Binh helps people move house as a side job to earn extra money. Photo courtesy of Binh.

Binh helps people move houses as a side job to earn extra money. Photo courtesy of Binh.

A year and a half ago, the 35-year-old never thought his family would fall into such a miserable situation like this. Binh worked as a freelance tour guide and supplied goods for a cruise ship, and knew three foreign languages - English, Thai and Filipino.

Before the Covid-19 outbreak he earned several million dong (VND1 million = $43.45) a day. His wife worked for a leather shoe company and had a steady income. The family of five lived in a spacious and comfortable rented house in Go Vap District.

But the pandemic upended his life. With the tourism industry falling into a deep slump, Binh became jobless. He soon turned to construction work and doing odd jobs like helping people move houses to support his family.

To reduce expenses, the family moved to a smaller apartment and he had to sell many of the items at home. His wife's motorbike had to be pawned to pay tuition for their three children.

In the meantime, his wife was also laid off because the company did not have any orders, making life even more stressful.

After being unable to pay the boarding fee for three months, he had to let his child miss school for a few days, telling the school they were ill, while he could borrow some money. The parents later had to withdraw from attending school since they couldn't pay the fee.

However, what Binh and his wife are most worried about is that if they cannot find steady jobs soon, their daughter will have to miss one school year. On top of that, they still cannot pay last year’s school fees for their older son.

Tran Thi Thuong, 33, has to go on Facebook to seek help from the community, asking for milk for her 11-month-old daughter.

Thuong designs clothes for a customer in Go Vap District. Photo by VnExpress/Diep Phan.

Thuong designs clothes for a customer in Go Vap District. Photo by VnExpress/Diep Phan.

Thuong and her daughter live in a rented room on Duong Quang Ham Street in Go Vap District. Earlier the head of the design department at a famous lingerie brand based in Saigon, she quit and started her own garment factory with dozens of employees in District 12. But when the pandemic hit, domestic orders dried up and exports could not be done, and she had to close her factory and work for a smaller factory.

Since she was pregnant with another child, she only received and made garment order at home, earning only enough to make ends meet.
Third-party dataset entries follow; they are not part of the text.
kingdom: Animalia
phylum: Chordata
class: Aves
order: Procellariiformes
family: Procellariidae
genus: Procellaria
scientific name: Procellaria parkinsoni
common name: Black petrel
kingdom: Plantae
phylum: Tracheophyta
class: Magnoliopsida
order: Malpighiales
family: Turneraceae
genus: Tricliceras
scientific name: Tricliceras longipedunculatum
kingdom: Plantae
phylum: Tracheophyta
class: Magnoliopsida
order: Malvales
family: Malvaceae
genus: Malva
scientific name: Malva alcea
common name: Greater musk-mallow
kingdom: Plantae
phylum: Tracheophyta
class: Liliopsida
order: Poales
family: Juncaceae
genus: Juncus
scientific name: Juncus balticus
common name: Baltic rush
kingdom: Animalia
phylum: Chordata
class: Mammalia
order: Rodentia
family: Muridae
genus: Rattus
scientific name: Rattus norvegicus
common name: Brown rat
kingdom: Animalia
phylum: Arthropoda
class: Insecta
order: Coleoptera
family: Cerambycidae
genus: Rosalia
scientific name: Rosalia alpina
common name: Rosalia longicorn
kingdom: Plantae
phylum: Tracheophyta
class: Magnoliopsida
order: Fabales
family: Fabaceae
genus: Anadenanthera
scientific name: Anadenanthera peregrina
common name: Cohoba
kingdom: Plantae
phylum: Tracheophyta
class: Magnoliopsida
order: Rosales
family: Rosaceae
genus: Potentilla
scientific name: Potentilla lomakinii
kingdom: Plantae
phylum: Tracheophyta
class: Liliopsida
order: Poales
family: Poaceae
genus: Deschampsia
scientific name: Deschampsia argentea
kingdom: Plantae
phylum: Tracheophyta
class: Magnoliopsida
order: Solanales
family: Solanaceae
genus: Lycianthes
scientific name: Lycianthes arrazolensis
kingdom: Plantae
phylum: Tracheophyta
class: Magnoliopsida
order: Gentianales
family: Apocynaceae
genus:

But since the beginning of this year she has been unable to earn anything because of the resurgence of Covid and the fact she has had to take care of her young child.

When her savings were about to run out, she solicited donations of milk on a Go Vap resident group on Facebook.

Many kind people responded and Thuong got enough diapers and milk for her baby for more than two months.

Seeing that she was a designer, one person sent fabric to her to stitch and make clothing samples for her shop.

Go Vap District has just ended its lockdown, and Thuong and her children relocated to the neighboring province of Binh Duong so that she can work for a textile company here.

"I am young and healthy and have a career, and so as long as the epidemic is under control, I can continue to earn a living," she said. Her eyes suddenly lit up when on a newspaper on her phone she saw that the city will offer relief to unemployed workers affected by Covid-19.

It is nearly 10 o'clock at night, and Binh has finished a day of helping people move and returned home. After avoiding the landlord that morning, who was lying quietly upstairs, Binh did not dare to come downstairs. But he plans to give his motorbike to the landlord as a kind of guarantee for the house rent and go to work by bus.

Before turning into a familiar alley leading to his home, he suddenly turns back.

"I will do a couple more rounds of the area to see if anyone needs a motorbike taxi or if there is any charity place giving out free rice," he says.

Nguyen Thi Kim Anh, chairwoman of the people's committee of Ward 8 where Binh's family lives, said: "Since the beginning of the outbreak until now the ward has supported many households living in difficult circumstances.

"As for Binh, the chief of his residential area may not be aware of his circumstances to report to higher authorities or it may be that the ward has announced support policies but Binh did not know where to go to receive the support package."

"But last week Binh received some support package to help him tide over this tough time."